-- What needs to be done --
Turn everything from the line containing "2380 to 2480" down to the line containing "To the nearest percent, what is" in the records below into a JSON list of strings, one string per line, with blank lines left out.

-- Data for this task --
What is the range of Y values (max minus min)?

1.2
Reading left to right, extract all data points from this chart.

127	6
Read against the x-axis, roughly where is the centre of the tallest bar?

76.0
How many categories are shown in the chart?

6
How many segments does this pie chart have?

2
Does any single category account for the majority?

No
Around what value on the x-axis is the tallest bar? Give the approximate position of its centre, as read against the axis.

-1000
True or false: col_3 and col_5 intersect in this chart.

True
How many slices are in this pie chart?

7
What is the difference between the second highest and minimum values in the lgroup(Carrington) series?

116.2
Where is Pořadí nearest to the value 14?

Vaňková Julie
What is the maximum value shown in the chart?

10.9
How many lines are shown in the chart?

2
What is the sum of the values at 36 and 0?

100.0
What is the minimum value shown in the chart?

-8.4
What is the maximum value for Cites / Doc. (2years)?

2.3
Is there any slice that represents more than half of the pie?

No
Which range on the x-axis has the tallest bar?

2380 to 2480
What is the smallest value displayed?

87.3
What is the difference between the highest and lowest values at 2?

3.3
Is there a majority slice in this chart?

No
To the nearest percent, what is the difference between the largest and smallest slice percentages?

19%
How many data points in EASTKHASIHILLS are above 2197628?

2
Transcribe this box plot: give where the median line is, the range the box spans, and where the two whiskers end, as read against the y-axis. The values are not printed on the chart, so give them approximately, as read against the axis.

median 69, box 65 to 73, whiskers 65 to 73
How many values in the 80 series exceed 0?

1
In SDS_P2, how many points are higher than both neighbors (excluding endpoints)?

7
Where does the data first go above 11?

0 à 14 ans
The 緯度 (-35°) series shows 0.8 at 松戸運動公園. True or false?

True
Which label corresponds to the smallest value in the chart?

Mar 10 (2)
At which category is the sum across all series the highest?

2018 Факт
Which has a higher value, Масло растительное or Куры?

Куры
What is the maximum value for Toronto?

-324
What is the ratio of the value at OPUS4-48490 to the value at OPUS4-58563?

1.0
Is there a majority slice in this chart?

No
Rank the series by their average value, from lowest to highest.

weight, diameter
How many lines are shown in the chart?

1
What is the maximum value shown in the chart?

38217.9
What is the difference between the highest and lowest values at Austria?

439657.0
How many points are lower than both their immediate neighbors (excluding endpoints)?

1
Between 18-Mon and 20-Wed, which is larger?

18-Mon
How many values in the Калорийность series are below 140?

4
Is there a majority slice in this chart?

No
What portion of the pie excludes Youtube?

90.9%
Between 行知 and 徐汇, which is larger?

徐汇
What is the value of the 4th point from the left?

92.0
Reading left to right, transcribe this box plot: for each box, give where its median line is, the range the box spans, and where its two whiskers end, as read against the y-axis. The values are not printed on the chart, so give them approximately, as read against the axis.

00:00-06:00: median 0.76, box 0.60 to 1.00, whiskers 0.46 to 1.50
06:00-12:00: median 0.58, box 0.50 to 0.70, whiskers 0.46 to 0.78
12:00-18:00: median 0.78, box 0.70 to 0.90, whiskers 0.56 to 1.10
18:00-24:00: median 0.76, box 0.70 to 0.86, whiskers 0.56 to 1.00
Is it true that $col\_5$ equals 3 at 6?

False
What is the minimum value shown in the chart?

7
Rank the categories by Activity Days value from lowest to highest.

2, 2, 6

-- Final answer --
[
  "2380 to 2480",
  "What is the smallest value displayed?",
  "87.3",
  "What is the difference between the highest and lowest values at 2?",
  "3.3",
  "Is there a majority slice in this chart?",
  "No",
  "To the nearest percent, what is the difference between the largest and smallest slice percentages?"
]